## Assignment
Copy out each line containing "lines" from the entries below.

## Records provided
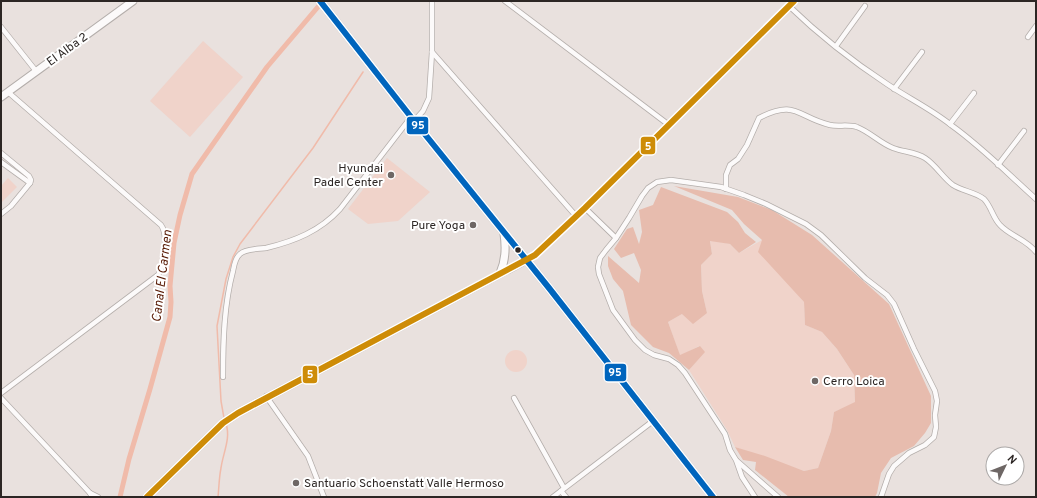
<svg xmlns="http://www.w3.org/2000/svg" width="1037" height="498" font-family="Overpass,sans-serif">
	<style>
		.green { fill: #f0d3ca }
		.forest { fill: #e7bcae }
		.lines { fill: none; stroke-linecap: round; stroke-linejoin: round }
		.stream { stroke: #f0bbaa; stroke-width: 1.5 }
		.canal { stroke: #f0bbaa; stroke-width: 5 }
		.street-casing { stroke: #b4aeab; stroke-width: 6 }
		.secondary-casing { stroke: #b4aeab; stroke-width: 9 }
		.street { stroke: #fcfafa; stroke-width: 4.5 }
		.secondary { stroke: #fcfafa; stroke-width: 7 }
		.bus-1-casing { stroke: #fff; stroke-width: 9 }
		.bus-2-casing { stroke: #fff; stroke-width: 9 }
		.bus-1 { stroke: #0065bd; stroke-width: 6 }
		.bus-2 { stroke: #ce8c07; stroke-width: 6 }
		.poi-dot { fill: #6e6765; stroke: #fff; stroke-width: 1.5 }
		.bus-dot { fill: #2c2624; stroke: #fff; stroke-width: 1.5 }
		.labels { text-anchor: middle; stroke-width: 4; stroke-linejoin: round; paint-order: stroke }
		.street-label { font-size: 12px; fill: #2c2624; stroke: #fff }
		.poi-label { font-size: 12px; fill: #2c2624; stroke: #fff; text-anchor: end }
		.water-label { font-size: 13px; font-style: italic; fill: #581a04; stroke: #fff }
		.line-badge { stroke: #fff; stroke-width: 1.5 }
		.badge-label { font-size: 11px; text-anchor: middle; font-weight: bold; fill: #fff }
	</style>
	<rect width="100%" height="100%" fill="#e9e1de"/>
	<g class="green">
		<polygon points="203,41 243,77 190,137 150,101"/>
		<polygon points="387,158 430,192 398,221 368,224 348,209"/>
		<polygon points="8,178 17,187 1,203 1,186"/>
		<polygon points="710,240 730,244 739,253 762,240 784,278 804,302 805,325 822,332 837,349 854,375 855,403 834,412 831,431 818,468 804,471 735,447 727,430 689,370 704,352 699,346 680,356 668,322 682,314 707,313 702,291 701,265 712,254"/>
		<circle cx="516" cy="361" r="11"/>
	</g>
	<g class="forest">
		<polygon points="674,186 738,197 772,210 812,235 889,304 931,396 931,423 925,433 914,446 891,458 881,473 877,493 875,497 789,497 755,470 756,462 743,460 735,447 765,456 804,471 818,468 831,431 834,412 855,402 854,375 837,349 822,332 805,325 804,302 758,252 762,240 744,224 732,210"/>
		<polygon points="661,187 727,212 738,222 745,233 756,242 739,253 730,244 710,241 712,254 701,265 702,291 707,313 693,324 682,314 668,322 680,355 700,346 705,352 689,370 669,353 653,347 631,325 623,291 613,279 608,266 608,256 639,283 641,270 634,253 621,258 614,249 627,229 633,227 639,244 642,232 639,210 653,205"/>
	</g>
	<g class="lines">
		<g class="stream">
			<polyline points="224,418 221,401 217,326 226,279 233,257 240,244 313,148 363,72"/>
			<path d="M 218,497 C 219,487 219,478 221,468 C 223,453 231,438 226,424"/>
		</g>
		<polyline class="canal" points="120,497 129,459 150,389 170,317 171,302 170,286 174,243 180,215 192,174 267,67 323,1"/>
		<g class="street-casing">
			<g id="street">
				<polyline points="505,1 669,125"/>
				<path d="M 789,6 C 819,35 852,61 887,84 C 908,98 931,109 951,125 C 982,147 1008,174 1036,199"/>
				<polyline points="1,27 36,71"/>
				<polyline points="1028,37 1036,26"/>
				<polyline points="836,46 865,6"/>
				<polyline points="432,52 576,216"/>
				<polyline points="894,89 922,52"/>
				<polyline points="414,121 423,111 429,98 432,52 432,1"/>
				<polyline points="950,124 974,93"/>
				<polyline points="1,153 29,176 31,180 30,183 11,206 1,214"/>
				<polyline points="1,162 30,183"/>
				<polyline points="998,165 1024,131"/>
				<path d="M 726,189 L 726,175 L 730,165 L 738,159 L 747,145 L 759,118 C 796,99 797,117 830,125 C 838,127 848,124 857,127 C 870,132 880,143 893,148 C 903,152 916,152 925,158 C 936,165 943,178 953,185 C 962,191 975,192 984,199 C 991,206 993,218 1000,225 C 1010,236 1026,239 1036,252"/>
				<polyline points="585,208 616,238"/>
				<polyline points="526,260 537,253 585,208 794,1"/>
				<path d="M 223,377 C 223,341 224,305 233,271 C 234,266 235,258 240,254 C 245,249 259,249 266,248 C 295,241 320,231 340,209 L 411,117"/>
				<path d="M 1,393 L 158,275 C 165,266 168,234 161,225 L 8,92"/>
				<polyline points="266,396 308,456 324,497"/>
				<polyline points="1,398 90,493 92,497"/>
				<polyline points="514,398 564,488"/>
				<polyline points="737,461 778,497"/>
				<polyline points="561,491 566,497"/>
				<polyline points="90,493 98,497"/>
				<polyline points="553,497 653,421"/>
				<polyline points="755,497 742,477 736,460 730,450 725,434 685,373 678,365 669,359 654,355 645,350 635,340 613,310 599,274 598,267 600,258 606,250 616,238 629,218 642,196 648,188 657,182 671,180 721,187 744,195 766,204 806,224 821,235 865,278 887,295 894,304 914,349 935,391 937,401 935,415 936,427 934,437 925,445 909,453 894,466 889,474 881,497"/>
			</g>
		</g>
		<g class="secondary-casing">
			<g id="secondary">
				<polyline points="320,1 411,117 549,288 713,497"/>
				<polyline points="1,97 133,1"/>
				<path d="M 500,273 C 505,262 506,247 504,234"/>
				<polyline points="147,497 223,423 238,413 526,260"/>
			</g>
		</g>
		<use href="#street" class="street"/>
		<use href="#secondary" class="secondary"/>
		<g class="bus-1-casing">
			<polyline id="bus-1" points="320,1 411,117 549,288 713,497"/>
		</g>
		<g class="bus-2-casing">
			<polyline id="bus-2" points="147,497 223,423 238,413 535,255 585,208 794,1"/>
		</g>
		<use href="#bus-1" class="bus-1"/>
		<use href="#bus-2" class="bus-2"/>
	</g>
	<g class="poi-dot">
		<circle cx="391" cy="175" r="4"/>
		<circle cx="473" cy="225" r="4"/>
		<circle cx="815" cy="381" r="4"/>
		<circle cx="296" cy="483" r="4"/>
	</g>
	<circle class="bus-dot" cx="518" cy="250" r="3.5"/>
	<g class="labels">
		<g class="street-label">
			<text transform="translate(67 49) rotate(-36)" y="4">El Alba 2</text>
		</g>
		<g class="poi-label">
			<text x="383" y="172">Hyundai<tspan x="383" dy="14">Padel Center</tspan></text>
			<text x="465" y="229">Pure Yoga</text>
			<text x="823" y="385" text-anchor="start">Cerro Loica</text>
			<text x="304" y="487" text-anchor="start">Santuario Schoenstatt Valle Hermoso</text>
		</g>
		<g class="water-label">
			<text transform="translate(161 276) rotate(-83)" y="5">Canal El Carmen</text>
		</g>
	</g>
	<g class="line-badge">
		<rect x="406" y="116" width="23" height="19" rx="4" fill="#0065bd"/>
		<rect x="640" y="136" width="16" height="19" rx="4" fill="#ce8c07"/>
		<rect x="604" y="363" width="23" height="19" rx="4" fill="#0065bd"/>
		<rect x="302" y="365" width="16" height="19" rx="4" fill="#ce8c07"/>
	</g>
	<g class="badge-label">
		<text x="418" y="129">95</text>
		<text x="648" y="150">5</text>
		<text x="615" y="376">95</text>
		<text x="310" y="378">5</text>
	</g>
	<rect width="1037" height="498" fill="none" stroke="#2c2624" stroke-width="4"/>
	<g transform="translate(1005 466) rotate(47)"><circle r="19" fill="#ffffff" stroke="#aba8a7"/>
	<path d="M0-3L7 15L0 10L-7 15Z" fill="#6e6765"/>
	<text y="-6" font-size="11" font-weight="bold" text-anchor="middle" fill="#2c2624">N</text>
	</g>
</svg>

## Written answer
		.lines { fill: none; stroke-linecap: round; stroke-linejoin: round }
	<g class="lines">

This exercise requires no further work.